If you were ever going to catch Sting in concert, Thursday night was the time to do it.
Not pushing any new projects requiring symphony orchestras or a troupe of lute players, the musician's latest UAE jaunt was a greatest-hits affair celebrating a career that has spanned 25 years.
Sting kept true to the tour's title, Back to Bass, as he took to the stage with a five-piece band and nothing more than a simple black curtain as the backdrop.
The lack of audio-visual components or any whizz-bang effects was a risky move, as Sting is not the most talkative person on stage, but with a fast-moving 20-song set, the crowd had plenty to sing along to.
The opener If I Ever Lose My Faith in You established that Sting's voice only gets better with age. The added huskiness gave plenty of the tracks, especially The Police material, an extra emotional resonance not found on the album versions.
Sting was up for it, continuously shouting "yalla" to the band as they cranked out the hits with barely a few seconds' break in between.
The follow-ups - the sprightliness of Every Little Thing She Does is Magic and the subtle devastation of Englishman in New York - had the crowd well and truly warmed up.
The mandolin-led All This Time - about the death of Sting's father - was a fine example of how the 61-year-old often uses sun-kissed melodies to disguise painful subject matter.
Demolition Man was a bluesy romp, with Sting spider-walking the stage with his weathered bass.
Between songs, banter was kept to a few wry remarks. After confirming the crowd was having a good time, Sting drolly followed it up by saying: "Well, this is a song about death," as the band gently rolled into the elegiac I Hung My Head. The luscious Fields of Gold was introduced as "a song about my house in England. Well, it's a castle, really."
As well as the hits, the set-list allowed for some indulgences.
Despite the crowd interaction, Heavy Cloud No Rain and Wrapped Around Your Finger were snooze-inducing, with the audience wisely choosing the moments for toilet breaks.
Fortunately, on both occasions, Sting resuscitated the set with The Police classics Message in a Bottle and De Do Do Do, De Da Da Da respectively.
All the band members had a chance to shine, with the guitarist and Sting's long-time songwriting partner Dominic Miller doing a wonderful job in the delicate Shape of My Heart. The thunderous performances by the violinist Peter Tickell and the backing vocalist Joe Lawry overshadowed Sting in the dramatic Hounds of Winter. And to wrap it up, the band gelled together in an epic eight-minute rendition of the set closer Roxanne. The added length allowed the group to indulge in some jazz and blues jams.

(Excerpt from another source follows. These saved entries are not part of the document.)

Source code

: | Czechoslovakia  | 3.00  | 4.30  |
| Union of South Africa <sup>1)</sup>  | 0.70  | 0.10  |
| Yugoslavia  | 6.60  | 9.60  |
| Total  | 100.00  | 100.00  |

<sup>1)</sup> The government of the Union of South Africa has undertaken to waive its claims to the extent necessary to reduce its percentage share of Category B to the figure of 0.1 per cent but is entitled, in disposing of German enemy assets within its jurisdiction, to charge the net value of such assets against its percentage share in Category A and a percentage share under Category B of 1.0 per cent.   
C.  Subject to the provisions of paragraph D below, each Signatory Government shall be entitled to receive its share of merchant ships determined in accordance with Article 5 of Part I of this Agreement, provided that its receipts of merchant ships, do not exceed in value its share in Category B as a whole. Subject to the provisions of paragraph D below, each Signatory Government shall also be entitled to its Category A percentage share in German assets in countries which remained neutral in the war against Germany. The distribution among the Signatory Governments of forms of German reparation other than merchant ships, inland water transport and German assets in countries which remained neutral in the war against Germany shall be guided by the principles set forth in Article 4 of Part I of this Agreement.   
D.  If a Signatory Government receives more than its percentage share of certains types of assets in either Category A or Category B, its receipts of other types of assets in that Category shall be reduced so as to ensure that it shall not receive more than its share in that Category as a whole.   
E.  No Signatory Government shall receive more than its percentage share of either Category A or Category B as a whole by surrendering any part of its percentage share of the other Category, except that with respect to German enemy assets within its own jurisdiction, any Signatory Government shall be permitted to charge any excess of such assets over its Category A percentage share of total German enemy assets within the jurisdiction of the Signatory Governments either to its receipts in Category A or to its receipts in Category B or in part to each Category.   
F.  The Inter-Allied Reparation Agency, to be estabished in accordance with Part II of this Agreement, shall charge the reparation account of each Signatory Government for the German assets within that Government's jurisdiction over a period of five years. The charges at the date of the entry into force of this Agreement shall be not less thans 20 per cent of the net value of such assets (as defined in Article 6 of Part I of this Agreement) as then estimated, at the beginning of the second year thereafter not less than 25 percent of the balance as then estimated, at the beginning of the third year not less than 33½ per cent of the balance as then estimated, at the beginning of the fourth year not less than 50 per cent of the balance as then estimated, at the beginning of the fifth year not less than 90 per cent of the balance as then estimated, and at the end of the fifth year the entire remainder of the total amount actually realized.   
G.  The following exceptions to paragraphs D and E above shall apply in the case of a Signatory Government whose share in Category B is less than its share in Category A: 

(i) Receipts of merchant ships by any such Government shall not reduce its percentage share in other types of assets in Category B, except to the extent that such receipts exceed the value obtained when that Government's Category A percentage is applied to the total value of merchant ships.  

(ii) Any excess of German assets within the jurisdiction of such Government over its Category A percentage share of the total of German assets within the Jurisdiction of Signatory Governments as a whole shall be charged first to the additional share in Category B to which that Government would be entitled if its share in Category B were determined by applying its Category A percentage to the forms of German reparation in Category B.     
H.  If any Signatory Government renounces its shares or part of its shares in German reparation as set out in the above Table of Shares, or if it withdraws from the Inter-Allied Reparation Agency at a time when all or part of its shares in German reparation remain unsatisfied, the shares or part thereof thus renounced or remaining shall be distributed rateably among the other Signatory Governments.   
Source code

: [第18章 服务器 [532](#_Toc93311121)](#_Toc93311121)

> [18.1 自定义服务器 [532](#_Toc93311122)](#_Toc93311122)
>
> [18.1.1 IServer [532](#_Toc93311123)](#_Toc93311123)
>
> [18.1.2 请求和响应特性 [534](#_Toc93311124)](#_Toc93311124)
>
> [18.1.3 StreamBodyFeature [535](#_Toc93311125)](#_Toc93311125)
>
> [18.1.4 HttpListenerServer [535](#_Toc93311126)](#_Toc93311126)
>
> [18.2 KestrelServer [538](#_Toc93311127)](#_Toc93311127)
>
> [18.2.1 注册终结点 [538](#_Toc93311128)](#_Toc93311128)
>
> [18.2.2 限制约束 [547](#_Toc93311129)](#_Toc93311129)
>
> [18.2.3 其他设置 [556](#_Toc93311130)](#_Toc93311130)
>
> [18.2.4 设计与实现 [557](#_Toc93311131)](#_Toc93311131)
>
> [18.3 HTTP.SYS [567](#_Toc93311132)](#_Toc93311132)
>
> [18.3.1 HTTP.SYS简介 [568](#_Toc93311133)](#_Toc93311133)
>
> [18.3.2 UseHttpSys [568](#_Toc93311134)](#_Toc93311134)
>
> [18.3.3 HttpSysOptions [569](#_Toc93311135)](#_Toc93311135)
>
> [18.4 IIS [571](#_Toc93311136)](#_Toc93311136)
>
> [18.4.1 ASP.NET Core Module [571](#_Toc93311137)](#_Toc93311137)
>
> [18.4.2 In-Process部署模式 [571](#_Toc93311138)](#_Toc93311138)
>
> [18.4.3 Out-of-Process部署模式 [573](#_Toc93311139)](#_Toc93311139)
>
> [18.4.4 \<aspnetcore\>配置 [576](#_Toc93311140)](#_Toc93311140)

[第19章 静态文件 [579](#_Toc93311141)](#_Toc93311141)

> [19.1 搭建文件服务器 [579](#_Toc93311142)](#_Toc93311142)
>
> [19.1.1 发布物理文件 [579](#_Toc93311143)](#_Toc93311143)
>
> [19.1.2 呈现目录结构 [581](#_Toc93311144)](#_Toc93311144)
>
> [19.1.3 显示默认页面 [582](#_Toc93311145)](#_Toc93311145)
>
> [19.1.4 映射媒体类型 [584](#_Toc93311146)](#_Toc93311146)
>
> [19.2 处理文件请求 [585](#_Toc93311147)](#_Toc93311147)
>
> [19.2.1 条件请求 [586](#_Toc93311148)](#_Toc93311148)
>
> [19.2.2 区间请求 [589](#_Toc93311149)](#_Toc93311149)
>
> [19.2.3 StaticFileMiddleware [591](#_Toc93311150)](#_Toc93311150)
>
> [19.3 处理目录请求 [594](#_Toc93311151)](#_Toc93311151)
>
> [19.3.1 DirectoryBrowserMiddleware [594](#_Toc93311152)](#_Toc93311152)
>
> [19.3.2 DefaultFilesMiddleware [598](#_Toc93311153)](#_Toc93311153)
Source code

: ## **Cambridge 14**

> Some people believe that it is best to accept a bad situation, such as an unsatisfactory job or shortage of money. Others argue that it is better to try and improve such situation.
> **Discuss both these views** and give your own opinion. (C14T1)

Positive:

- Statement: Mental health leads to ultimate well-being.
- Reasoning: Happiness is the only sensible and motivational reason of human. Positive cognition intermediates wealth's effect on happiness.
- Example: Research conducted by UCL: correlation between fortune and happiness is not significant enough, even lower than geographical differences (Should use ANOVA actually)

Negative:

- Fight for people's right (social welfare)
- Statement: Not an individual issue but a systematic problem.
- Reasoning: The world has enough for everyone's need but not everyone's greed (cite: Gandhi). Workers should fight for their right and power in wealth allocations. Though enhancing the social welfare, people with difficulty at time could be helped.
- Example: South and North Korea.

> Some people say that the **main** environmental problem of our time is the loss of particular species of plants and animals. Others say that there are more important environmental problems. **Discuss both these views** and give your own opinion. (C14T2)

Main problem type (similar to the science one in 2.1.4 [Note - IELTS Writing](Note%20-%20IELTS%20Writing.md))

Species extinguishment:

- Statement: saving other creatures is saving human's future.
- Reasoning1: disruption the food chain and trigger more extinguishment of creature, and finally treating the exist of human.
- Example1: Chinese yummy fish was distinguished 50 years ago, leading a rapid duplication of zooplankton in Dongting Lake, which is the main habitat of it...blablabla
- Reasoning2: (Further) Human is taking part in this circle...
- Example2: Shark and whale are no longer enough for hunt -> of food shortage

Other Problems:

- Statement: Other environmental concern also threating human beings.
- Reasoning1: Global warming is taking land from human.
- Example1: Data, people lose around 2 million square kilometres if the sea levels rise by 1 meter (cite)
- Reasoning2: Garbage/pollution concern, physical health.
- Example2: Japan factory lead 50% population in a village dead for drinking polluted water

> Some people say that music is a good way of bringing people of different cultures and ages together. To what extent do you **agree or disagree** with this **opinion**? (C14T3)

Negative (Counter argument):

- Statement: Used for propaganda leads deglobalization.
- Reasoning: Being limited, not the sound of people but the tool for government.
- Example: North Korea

The three encores showcased the slinky Walking on the Moon and Desert Rose, although the latter's grandeur was cheapened somewhat by a pair of belly dancers flanking Sting. While Every Breath You Take would have been a great way to finish, Sting elected to close the two hour show with the delicate Fragile. Written in 1987, the track remains as affecting as ever and was the precursor for a 25-year period full of quality songwriting.